> DIRECTIONS: Using the word "Left" as the filter, copy each matching line from the records.

> DATA EXTRACTS:
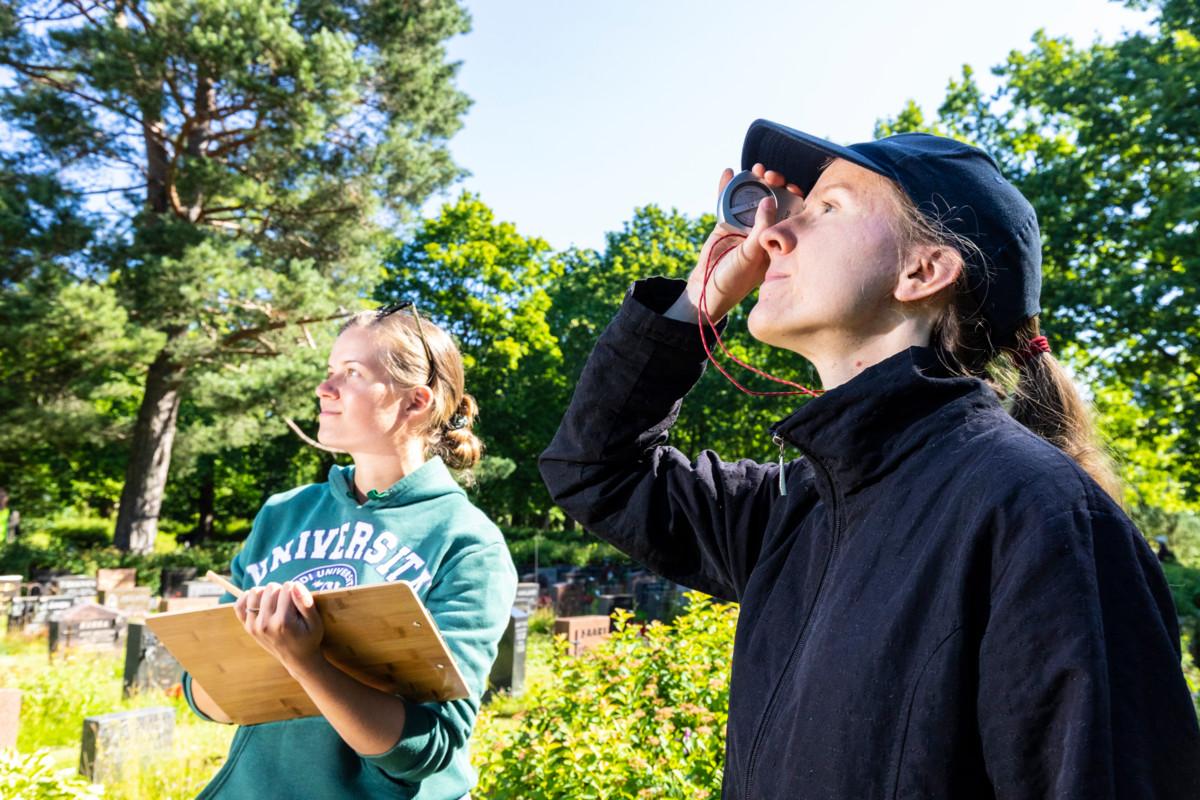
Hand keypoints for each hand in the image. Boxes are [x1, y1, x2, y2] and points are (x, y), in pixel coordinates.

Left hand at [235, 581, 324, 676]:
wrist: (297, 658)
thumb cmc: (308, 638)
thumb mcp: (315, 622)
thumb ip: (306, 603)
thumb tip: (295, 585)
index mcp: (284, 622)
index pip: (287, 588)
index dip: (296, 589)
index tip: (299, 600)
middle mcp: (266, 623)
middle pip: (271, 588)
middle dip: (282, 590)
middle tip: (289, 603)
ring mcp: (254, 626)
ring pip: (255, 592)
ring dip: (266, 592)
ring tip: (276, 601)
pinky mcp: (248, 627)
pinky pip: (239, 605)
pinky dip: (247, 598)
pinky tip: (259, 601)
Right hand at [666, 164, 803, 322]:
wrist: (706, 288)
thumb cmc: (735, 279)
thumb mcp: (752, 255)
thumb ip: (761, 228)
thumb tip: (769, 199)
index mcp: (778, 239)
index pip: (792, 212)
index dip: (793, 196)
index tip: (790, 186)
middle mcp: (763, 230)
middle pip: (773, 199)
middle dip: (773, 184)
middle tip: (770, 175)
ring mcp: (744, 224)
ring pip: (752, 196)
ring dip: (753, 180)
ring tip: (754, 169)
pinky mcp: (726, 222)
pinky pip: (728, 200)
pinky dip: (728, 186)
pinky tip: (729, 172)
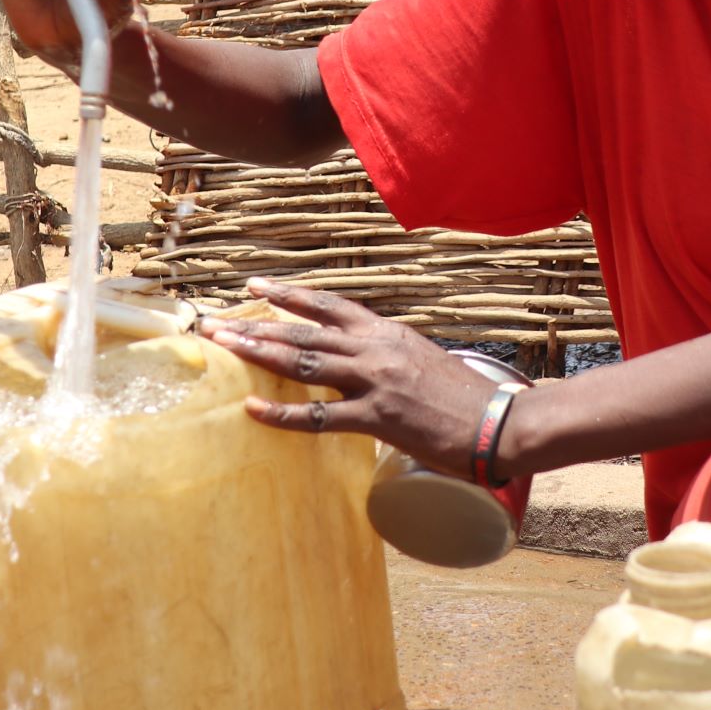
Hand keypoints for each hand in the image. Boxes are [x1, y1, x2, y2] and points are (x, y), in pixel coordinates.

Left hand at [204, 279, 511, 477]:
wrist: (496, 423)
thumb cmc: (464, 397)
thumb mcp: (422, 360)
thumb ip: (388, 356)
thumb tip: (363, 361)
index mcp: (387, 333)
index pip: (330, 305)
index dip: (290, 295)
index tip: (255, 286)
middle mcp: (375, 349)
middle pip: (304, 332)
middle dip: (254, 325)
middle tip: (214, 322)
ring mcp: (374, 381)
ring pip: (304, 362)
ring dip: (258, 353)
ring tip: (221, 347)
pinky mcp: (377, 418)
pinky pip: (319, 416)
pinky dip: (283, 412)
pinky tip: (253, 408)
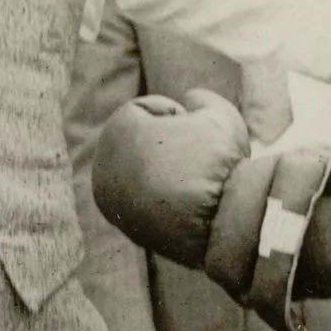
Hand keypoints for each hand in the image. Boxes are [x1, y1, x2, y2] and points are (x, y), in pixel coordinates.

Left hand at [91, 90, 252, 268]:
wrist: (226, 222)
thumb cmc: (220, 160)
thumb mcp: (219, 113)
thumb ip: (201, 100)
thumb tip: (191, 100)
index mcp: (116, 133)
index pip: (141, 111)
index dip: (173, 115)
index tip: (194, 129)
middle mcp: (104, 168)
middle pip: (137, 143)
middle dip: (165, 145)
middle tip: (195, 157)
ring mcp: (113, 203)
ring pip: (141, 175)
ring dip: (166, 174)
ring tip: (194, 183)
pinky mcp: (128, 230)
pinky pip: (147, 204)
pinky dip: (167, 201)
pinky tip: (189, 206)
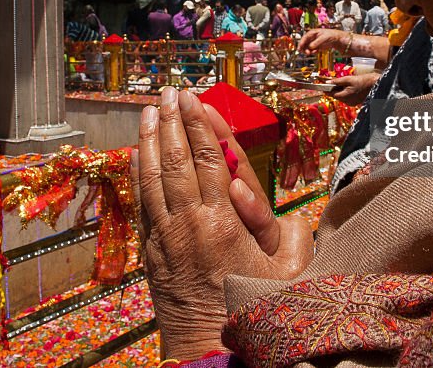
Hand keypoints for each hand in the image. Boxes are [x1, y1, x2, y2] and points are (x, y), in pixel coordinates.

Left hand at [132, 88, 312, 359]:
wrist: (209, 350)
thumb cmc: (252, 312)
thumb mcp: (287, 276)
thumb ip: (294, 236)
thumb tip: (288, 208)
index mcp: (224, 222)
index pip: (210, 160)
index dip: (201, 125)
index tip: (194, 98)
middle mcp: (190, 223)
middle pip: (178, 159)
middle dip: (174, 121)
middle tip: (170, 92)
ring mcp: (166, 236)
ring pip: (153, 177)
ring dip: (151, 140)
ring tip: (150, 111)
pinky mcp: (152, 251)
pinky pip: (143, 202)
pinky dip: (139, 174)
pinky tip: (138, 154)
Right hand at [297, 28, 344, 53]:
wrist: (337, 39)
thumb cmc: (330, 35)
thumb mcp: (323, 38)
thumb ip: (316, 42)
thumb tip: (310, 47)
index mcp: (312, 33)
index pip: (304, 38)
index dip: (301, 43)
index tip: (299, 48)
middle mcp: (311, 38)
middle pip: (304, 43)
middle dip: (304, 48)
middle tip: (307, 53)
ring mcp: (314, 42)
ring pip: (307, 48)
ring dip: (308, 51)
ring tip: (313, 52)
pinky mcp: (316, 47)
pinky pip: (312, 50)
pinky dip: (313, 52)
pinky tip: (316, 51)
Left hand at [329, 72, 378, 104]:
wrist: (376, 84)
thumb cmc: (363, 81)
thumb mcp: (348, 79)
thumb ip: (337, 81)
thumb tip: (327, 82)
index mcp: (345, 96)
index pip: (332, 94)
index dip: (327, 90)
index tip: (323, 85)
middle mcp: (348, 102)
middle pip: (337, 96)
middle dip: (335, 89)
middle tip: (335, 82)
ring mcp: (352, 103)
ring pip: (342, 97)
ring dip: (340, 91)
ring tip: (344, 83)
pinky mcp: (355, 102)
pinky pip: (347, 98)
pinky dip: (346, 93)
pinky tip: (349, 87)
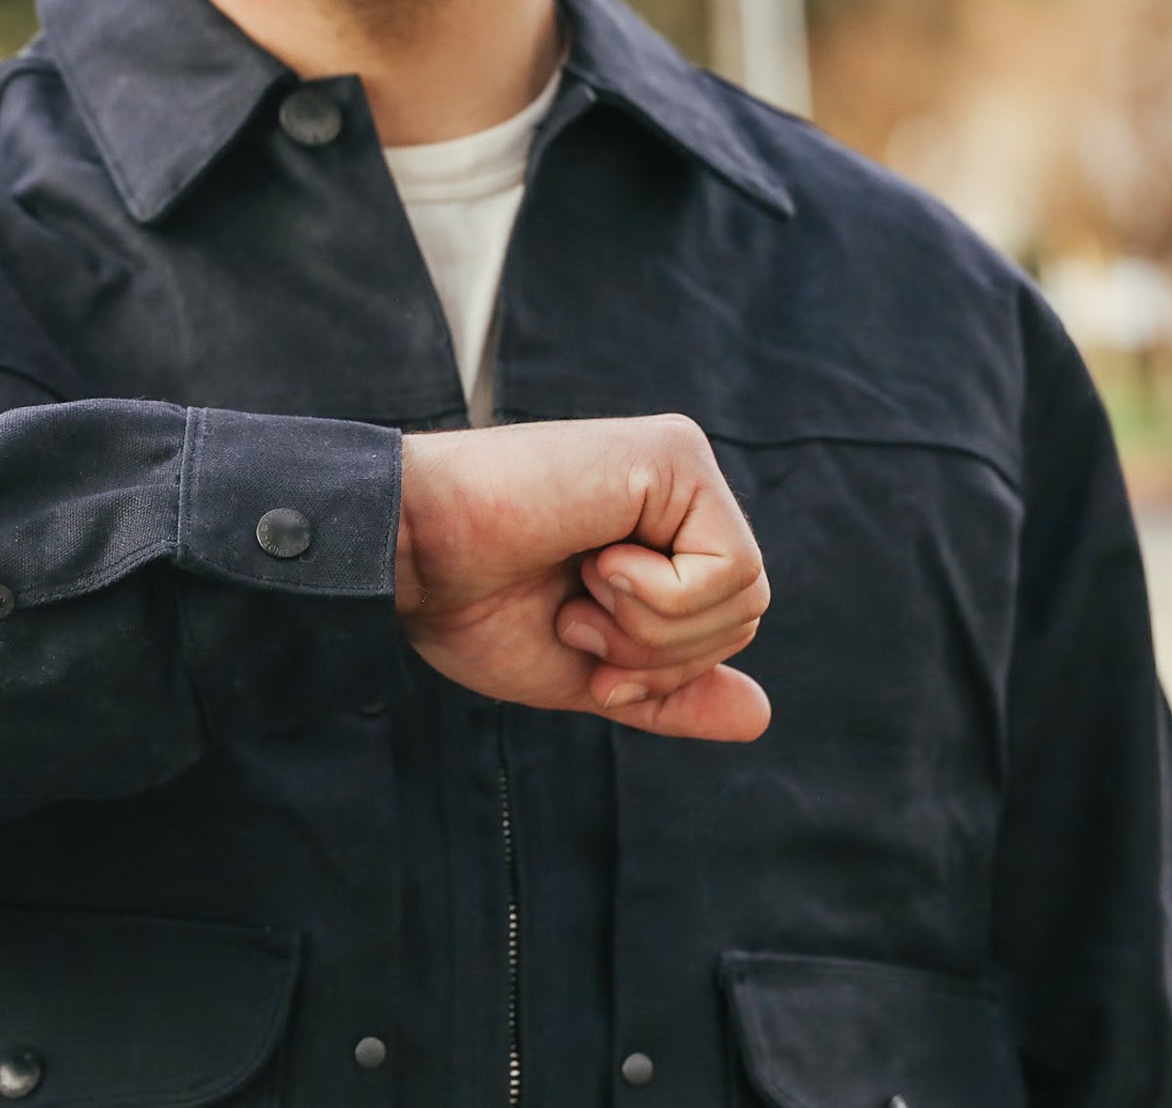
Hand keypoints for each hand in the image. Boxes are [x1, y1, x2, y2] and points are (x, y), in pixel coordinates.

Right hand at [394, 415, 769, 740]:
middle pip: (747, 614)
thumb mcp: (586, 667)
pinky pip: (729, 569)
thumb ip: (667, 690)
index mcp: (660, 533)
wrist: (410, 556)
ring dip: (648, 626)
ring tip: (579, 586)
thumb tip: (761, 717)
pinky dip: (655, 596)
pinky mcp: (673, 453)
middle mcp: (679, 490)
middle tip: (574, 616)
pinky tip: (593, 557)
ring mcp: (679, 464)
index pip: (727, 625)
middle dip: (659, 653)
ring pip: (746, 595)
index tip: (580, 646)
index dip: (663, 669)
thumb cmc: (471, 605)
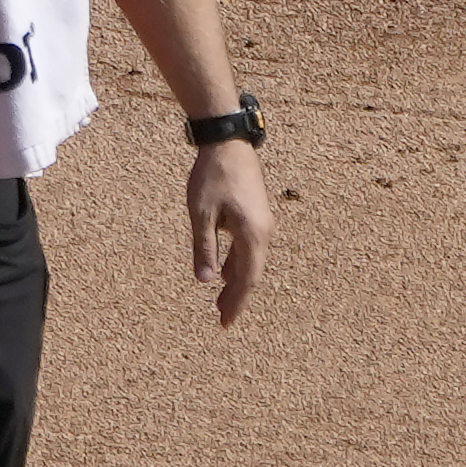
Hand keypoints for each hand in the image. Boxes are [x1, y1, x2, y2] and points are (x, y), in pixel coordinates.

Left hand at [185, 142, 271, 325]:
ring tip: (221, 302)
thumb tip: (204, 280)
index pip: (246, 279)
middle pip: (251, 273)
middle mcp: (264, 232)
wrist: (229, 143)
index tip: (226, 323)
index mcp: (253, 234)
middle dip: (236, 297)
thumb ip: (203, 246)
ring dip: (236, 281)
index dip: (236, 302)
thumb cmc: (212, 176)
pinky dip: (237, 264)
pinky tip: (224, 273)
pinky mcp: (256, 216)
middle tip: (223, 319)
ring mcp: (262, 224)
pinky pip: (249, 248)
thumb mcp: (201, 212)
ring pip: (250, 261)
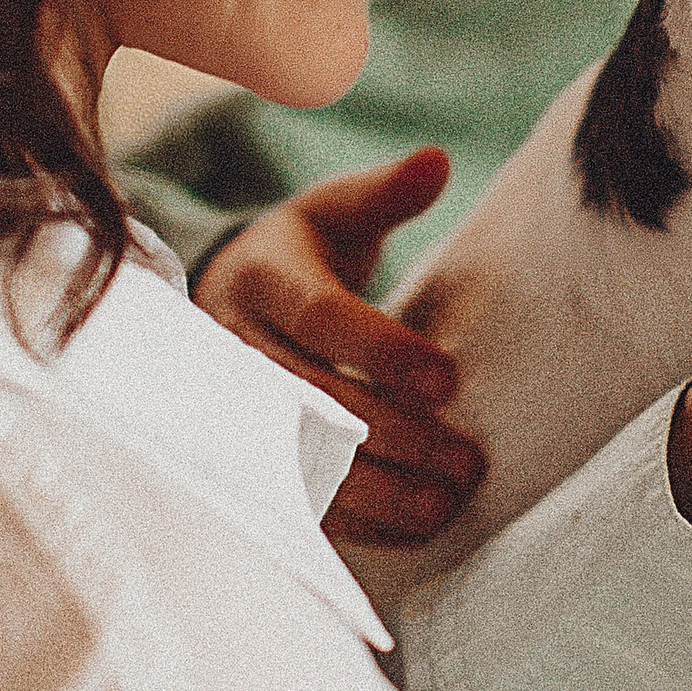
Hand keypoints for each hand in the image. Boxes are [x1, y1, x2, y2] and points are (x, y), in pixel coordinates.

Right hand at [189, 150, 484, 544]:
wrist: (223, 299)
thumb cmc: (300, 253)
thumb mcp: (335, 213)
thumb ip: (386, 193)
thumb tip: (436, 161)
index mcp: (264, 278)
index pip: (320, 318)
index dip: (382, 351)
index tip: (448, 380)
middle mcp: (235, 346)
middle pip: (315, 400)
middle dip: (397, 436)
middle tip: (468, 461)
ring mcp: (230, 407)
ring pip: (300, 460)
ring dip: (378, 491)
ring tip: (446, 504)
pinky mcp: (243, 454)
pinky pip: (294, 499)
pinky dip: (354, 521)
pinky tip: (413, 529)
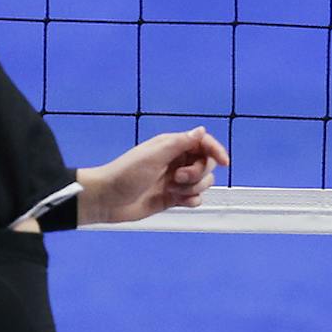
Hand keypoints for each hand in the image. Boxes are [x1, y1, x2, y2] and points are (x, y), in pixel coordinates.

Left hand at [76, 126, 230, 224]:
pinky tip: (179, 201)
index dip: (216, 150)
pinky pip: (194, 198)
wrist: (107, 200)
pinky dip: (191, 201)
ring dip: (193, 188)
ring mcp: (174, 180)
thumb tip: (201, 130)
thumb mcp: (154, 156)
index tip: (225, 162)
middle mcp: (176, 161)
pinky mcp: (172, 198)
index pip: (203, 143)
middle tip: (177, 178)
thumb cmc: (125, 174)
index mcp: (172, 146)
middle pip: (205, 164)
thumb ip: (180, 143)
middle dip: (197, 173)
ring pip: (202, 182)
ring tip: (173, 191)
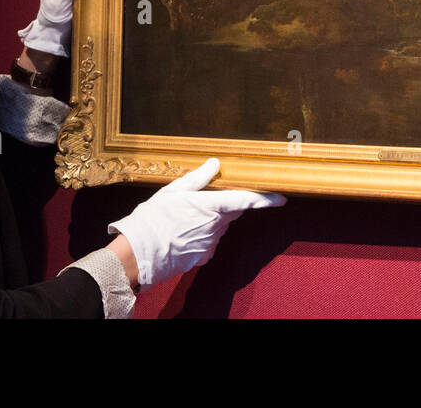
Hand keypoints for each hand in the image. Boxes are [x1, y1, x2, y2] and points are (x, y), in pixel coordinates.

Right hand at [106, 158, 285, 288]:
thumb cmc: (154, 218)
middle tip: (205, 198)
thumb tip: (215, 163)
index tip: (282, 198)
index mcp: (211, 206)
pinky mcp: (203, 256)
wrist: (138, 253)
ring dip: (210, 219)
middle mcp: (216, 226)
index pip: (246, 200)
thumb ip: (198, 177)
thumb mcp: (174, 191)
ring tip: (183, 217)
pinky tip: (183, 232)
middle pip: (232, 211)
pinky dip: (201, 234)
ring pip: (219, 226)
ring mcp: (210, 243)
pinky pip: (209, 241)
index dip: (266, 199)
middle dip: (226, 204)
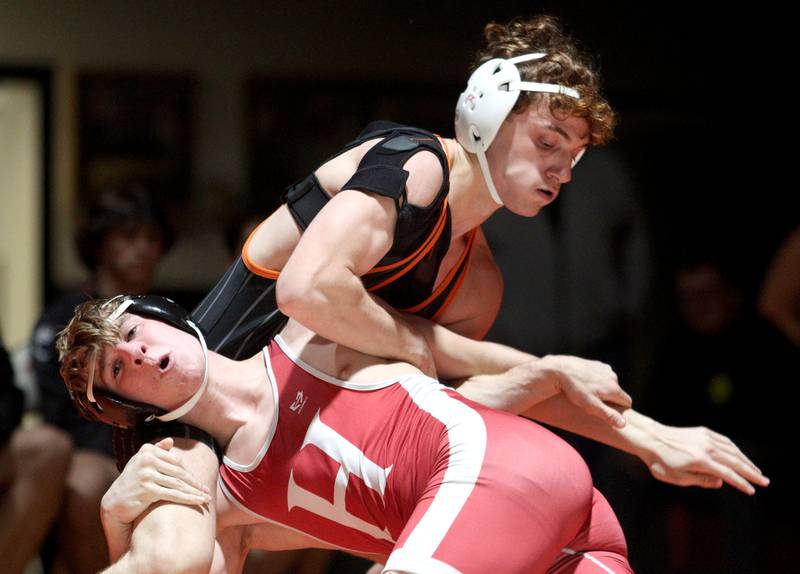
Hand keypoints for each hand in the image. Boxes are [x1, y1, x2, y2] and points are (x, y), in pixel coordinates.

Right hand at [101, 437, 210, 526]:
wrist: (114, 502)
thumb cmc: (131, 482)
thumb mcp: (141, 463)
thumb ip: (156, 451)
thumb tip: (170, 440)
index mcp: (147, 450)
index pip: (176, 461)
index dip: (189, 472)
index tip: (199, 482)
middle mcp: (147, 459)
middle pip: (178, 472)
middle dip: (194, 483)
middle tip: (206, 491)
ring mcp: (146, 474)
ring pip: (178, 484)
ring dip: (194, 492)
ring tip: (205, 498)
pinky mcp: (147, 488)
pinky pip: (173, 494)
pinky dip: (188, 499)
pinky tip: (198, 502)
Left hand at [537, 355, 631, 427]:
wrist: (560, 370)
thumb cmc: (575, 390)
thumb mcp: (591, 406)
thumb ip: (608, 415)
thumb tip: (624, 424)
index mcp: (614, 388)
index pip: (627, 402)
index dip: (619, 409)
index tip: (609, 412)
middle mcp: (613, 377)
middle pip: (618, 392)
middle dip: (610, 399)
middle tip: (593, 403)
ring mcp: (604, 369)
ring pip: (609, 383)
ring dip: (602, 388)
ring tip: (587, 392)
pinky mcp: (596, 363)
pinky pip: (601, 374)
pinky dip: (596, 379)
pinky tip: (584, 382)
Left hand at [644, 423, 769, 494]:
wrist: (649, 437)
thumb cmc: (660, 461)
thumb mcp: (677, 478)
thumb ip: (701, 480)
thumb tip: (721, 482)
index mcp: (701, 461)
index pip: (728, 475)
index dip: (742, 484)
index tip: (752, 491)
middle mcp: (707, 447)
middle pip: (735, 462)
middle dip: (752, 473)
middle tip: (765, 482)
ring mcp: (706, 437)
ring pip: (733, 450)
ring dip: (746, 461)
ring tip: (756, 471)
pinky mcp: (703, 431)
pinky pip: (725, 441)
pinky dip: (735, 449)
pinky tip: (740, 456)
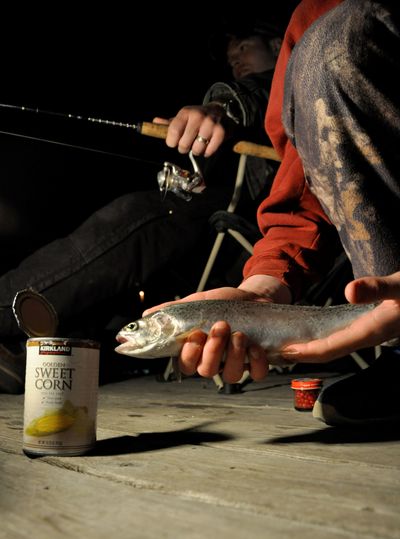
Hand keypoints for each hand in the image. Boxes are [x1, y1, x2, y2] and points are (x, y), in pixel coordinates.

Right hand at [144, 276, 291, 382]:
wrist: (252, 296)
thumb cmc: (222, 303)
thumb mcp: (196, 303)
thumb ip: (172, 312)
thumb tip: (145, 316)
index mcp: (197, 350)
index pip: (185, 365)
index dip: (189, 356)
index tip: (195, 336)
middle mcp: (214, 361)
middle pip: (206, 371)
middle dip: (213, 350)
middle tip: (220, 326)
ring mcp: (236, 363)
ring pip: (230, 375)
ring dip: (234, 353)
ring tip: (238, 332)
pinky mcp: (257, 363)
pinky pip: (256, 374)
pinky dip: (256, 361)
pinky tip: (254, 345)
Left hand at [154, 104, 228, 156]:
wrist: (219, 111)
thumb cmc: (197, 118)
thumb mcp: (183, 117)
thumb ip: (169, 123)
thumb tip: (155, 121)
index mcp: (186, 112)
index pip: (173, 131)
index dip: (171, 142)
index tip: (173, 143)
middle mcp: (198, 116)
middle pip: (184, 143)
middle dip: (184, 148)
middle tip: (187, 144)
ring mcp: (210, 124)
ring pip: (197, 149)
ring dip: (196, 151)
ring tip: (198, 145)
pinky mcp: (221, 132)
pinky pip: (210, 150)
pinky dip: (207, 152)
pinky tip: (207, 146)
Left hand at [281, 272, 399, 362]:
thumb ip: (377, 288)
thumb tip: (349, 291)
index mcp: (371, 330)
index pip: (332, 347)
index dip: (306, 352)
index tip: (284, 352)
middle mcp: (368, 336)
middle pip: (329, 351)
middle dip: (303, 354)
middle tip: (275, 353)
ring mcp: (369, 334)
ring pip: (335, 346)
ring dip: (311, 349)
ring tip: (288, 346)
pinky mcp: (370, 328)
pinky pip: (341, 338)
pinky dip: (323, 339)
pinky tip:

> RESPONSE TO THIS EXERCISE:
Left hand at [235, 581, 324, 676]:
Left hand at [204, 279, 511, 477]:
Left hand at [91, 90, 252, 268]:
Left hand at [132, 88, 312, 359]:
Left hand at [329, 72, 378, 104]:
Left hand at [185, 142, 271, 325]:
Left hand at [76, 126, 230, 224]:
Left hand at [537, 355, 631, 427]:
Left hand at [644, 423, 769, 494]:
Left hand at [154, 104, 228, 156]:
Left hand at [281, 272, 399, 362]:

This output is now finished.